Giovanni Rivara fu Luigi
Niccolò Rivara set up a business in Sestri Levante trading textiles. In 1825 one of his sons, Luigi, relocated to Genoa on the corner of Piazza San Lorenzo and Via di Scurreria, where the shop has remained to this day, strategically positioned opposite the cathedral. By the mid-19th century the Rivaras had a huge customer base, as documented in the cash book of 1847: the middle classes, aristocrats, Queen Maria Cristina of Savoy (the wife of Carlo Alberto), religious orders, hotel and restaurant owners. The shop, selling fabric of various kinds for underwear and linen as well as the famous Chiavari macramé, has been handed down from generation to generation and is still a point of reference for the Genoese. Luigi Rivara recently celebrated the 200th anniversary of the business. He proudly remembers that when Pope John Paul II stayed in Genoa on a visit, he slept on Rivara sheets. The decor retains its 19th century appearance with the lovely sign, windows and iron and glass entrance, cupboards, shelving, a ladder on the wall and the solid walnut counter made from a single piece of wood more than five metres long.
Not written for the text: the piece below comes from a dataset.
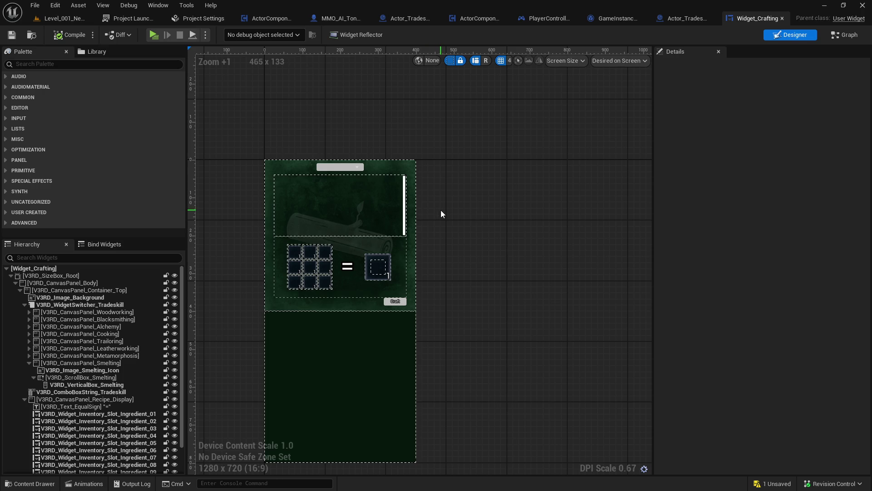
{"action": "left_click", "coordinate": [337, 171]}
Among the precious objects are the old accounting records entered in books that had to be audited annually by the local council, and the stamped tape measures from the 19th century.
As well as the mezzari (block printed motif fabrics) with traditional designs and modern interpretations by Genoese artists, there are many documents bearing witness to an important part of the economic history of the city and beyond: the fabrics used came from the affluent Lombardy region and by sea from England, Ireland, the Netherlands and Belgium.